Esse pode ser o poder da autofagia, o sistema de reciclagem celular que influencia poderosamente a saúde. Durante o jejum, que necessariamente inclui a privação de proteínas, o sensor de nutrientes mTOR é reduzido, o que estimula o corpo a quebrar as partes subcelulares disfuncionais antigas. Após o reabastecimento, o corpo cria novas proteínas para substituir as antigas em um ciclo completo de renovação. Em vez de manter as peças antigas por aí, você é uma peça recém-sintetizada. Substituir peças antigas por novas é um processo antienvelhecimento.
Mais importante, muitas doenças relacionadas à idade são caracterizadas por crescimento excessivo, não apenas de gordura, mas também de proteínas. A doença de Alzheimer, por exemplo, é caracterizada pelo acúmulo excessivo de proteínas no cérebro que bloqueiam a sinalização adequada. O câncer é um crescimento excessivo de muitas coisas, mas inclui muitos tipos de proteínas.
Existe uma diferença significativa no metabolismo das proteínas entre indivíduos magros e obesos. Durante o jejum prolongado, indivíduos obesos queimam 2-3 vezes menos proteína em comparação com indivíduos magros. Isso faz todo o sentido. Se as pessoas tiverem mais gordura para queimar, seus corpos usarão mais. Se houver menos gordura, as pessoas serão forçadas a confiar em proteínas. Isso vale não apenas para os seres humanos, mas também para os animais. Há mais de 100 anos, foi demonstrado que a proporção de energia derivada da proteína era menor em animais com mais gordura corporal (mamíferos, gansos) em comparação com animais magros (roedores, cães). Se você tiver mais gordura, você a usará. Assim, enquanto indivíduos obesos têm mais proteína em geral, eles a perdem em uma taxa mais lenta em comparação com as pessoas magras.

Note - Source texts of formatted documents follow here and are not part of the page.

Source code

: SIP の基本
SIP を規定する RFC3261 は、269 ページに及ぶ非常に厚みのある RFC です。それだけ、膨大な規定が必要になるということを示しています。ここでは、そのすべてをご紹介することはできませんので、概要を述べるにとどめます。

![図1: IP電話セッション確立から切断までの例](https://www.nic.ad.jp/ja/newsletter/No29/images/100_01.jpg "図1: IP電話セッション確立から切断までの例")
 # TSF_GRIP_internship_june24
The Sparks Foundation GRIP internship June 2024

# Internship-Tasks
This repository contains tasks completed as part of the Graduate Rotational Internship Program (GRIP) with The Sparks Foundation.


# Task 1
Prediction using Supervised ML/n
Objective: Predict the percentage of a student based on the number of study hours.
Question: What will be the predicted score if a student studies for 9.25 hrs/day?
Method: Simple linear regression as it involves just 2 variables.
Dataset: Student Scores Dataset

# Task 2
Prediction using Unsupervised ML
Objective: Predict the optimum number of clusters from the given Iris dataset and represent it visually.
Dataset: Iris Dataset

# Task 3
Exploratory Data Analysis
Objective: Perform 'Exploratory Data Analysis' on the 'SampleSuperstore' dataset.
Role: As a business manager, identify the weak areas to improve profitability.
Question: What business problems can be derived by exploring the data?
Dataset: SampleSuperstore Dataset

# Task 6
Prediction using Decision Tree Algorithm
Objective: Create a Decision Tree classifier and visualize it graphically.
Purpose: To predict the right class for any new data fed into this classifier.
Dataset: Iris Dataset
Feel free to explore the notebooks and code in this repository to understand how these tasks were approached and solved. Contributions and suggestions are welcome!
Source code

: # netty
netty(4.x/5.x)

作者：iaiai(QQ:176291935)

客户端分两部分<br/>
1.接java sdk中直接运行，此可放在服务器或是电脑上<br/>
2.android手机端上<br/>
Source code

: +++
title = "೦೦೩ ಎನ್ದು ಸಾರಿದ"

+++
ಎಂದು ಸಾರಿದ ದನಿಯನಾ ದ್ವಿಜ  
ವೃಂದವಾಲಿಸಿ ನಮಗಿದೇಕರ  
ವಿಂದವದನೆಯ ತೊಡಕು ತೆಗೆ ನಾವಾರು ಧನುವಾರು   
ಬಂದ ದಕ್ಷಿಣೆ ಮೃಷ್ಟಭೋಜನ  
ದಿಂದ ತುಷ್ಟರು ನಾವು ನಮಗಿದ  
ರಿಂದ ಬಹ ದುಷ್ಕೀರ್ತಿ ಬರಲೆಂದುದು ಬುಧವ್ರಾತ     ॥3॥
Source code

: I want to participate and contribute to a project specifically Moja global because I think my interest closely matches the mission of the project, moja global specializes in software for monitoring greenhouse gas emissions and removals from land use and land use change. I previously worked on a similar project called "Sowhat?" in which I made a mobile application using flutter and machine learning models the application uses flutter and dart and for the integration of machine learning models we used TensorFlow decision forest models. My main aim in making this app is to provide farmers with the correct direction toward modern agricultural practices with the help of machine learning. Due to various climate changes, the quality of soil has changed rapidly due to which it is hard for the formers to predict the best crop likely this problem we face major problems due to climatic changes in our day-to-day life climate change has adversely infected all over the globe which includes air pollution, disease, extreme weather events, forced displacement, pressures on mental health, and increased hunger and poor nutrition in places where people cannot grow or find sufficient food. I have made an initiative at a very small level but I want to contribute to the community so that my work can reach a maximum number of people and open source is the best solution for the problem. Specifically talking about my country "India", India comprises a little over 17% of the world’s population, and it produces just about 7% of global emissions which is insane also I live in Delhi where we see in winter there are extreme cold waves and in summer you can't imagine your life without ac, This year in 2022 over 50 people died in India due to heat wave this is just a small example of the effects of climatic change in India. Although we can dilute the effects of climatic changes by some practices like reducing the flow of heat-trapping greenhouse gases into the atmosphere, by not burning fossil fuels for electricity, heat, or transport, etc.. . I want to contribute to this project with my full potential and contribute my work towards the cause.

Uma pessoa com um Índice de Massa Corporal de 20 (limite abaixo do peso) derivará quase 40% da energia necessária durante o jejum prolongado a partir de proteínas. Compare isso com uma pessoa com um Índice de Massa Corporal de 50 (obesidade mórbida) que só pode obter 5% de energia das reservas de proteínas. Mais uma vez, isso demonstra a capacidade inerente do nosso corpo para sobreviver. Se temos reservas de gordura corporal, as usamos. Se não temos esses estoques, não usamos.
Exatamente a quantidade de proteína que é necessária durante o jejum realmente depende da condição subjacente. Se você é obeso, o jejum é muito benéfico e você queima muito mais gordura que proteína. Se você é magro, o jejum pode não ser tão benéfico, pois você queima mais proteína. Isso parece bastante óbvio, mas nosso corpo é realmente um pouco mais inteligente do que acreditamos. Ele pode se controlar durante a alimentação e durante o jejum. Como exatamente o corpo é capaz de fazer esse ajuste é atualmente desconhecido.
Durante o jejum prolongado, a oxidação da gordura é responsável por aproximadamente 94% do gasto energético em indivíduos obesos, comparado a apenas 78% em indivíduos magros. A oxidação proteica é responsável pelo restante da energia, uma vez que quase não há reservas de carboidratos no corpo após as primeiras 24 horas.
Também existem outras diferenças entre indivíduos magros e obesos. Indivíduos magros aumentam sua produção de cetonas muito mais rapidamente que os obesos. Isso é facilmente entendido. Como os indivíduos magros queimam uma quantidade proporcionalmente mais alta de proteína, eles trocam o metabolismo da gordura muito mais cedo que os obesos, o que terá o efeito de poupar proteínas.